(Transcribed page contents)
• • • • • • •

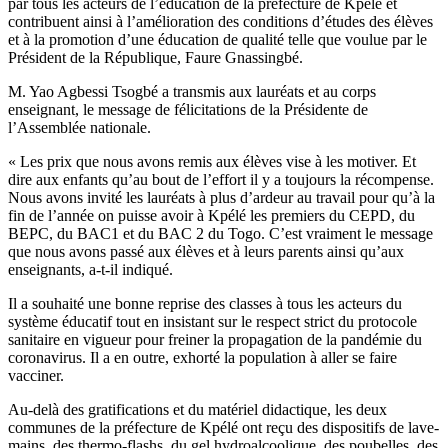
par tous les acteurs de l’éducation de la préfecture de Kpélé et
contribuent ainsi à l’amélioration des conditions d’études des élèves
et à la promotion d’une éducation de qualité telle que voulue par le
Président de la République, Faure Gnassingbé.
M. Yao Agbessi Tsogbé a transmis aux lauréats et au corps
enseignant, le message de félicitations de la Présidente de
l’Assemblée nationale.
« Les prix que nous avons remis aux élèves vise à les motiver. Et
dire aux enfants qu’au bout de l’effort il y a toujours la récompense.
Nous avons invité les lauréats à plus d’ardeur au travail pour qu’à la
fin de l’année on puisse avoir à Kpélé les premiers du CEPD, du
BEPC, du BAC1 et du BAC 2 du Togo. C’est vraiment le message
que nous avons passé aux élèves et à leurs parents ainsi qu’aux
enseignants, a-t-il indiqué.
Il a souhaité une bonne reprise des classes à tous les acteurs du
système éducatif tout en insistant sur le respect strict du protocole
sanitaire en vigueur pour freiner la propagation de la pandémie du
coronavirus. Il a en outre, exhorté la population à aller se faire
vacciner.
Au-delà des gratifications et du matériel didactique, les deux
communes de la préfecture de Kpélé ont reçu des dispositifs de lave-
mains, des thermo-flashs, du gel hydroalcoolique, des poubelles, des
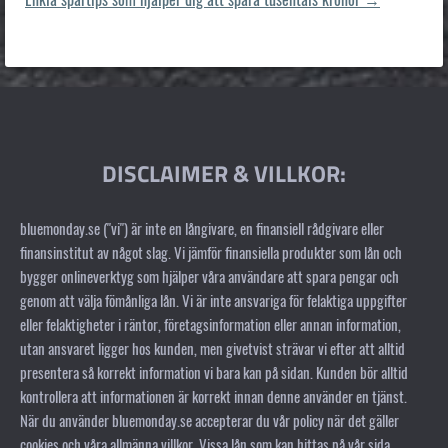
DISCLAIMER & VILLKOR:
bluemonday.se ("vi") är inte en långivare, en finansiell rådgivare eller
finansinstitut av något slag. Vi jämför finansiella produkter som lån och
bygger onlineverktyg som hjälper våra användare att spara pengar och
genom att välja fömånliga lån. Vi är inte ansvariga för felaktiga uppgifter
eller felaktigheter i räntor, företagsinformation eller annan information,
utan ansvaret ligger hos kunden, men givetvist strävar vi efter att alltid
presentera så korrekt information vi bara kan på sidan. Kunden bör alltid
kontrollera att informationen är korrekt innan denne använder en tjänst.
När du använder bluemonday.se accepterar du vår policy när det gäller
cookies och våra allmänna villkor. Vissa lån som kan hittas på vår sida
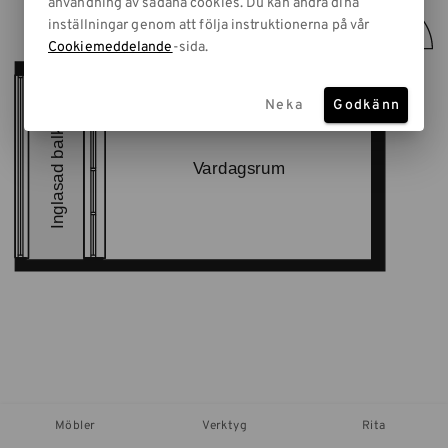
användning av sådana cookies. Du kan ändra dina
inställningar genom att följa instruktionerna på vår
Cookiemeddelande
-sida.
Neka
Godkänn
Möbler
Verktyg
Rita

• • • • • • •

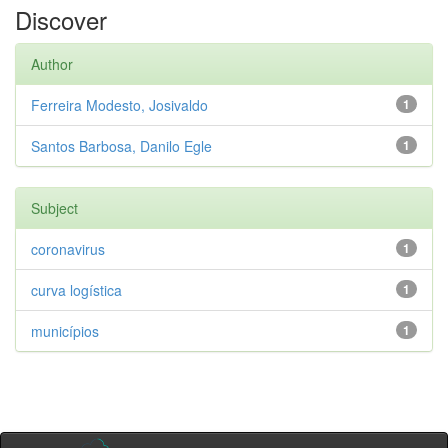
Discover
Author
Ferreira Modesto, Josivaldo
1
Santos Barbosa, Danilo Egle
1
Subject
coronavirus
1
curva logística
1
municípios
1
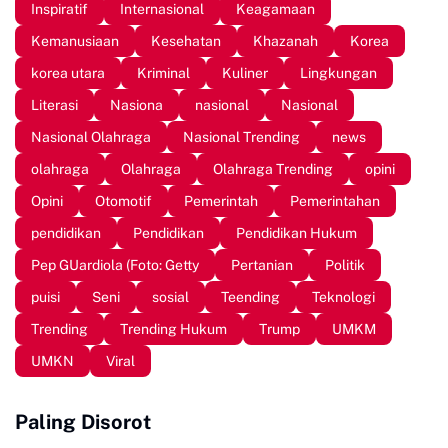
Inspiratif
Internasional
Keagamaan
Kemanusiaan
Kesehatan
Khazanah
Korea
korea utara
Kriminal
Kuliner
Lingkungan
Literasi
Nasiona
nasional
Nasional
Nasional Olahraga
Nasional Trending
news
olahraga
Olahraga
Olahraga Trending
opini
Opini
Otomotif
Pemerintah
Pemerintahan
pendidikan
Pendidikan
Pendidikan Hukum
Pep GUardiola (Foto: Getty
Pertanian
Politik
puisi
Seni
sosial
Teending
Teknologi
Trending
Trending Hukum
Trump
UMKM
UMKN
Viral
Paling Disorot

• • • • • • •

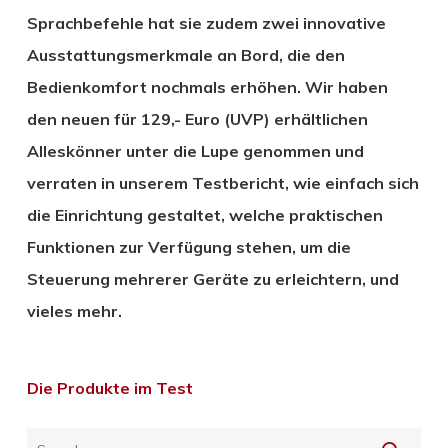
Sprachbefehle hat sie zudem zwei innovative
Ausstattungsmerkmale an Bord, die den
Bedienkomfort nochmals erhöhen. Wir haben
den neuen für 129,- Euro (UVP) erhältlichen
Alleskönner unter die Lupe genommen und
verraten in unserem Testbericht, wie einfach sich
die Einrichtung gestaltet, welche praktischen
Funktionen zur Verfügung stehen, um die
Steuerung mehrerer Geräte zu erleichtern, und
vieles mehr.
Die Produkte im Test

• • • • • • •

Your task –
Scan the entries above for the line containing "par tous les", and copy it and all lines after it exactly, down to and including the line containing "communes de la".

Your response –
par tous les acteurs de l’éducation de la préfecture de Kpélé et
contribuent ainsi à l’amélioration des conditions d’études des élèves
et à la promotion d’une éducation de qualité telle que voulue par le
Président de la République, Faure Gnassingbé.
M. Yao Agbessi Tsogbé a transmis aux lauréats et au corps
enseignant, le message de félicitations de la Présidente de
l’Assemblée nationale.
« Les prix que nous avons remis aux élèves vise à les motiver. Et
dire aux enfants qu’au bout de l’effort il y a toujours la récompense.
Nous avons invité les lauréats à plus d’ardeur au travail pour qu’à la
fin de l’année on puisse avoir à Kpélé les premiers du CEPD, du
BEPC, du BAC1 et du BAC 2 du Togo. C’est vraiment le message
que nous avons passé aux élèves et à leurs parents ainsi qu’aux
enseignants, a-t-il indiqué.
Il a souhaité une bonne reprise des classes à tous les acteurs du
système éducatif tout en insistant sur le respect strict du protocole
sanitaire en vigueur pour freiner la propagation de la pandémie du
coronavirus. Il a en outre, exhorté la population à aller se faire
vacciner.
Au-delà des gratifications et du matériel didactique, les deux
communes de la préfecture de Kpélé ont reçu des dispositifs de lave-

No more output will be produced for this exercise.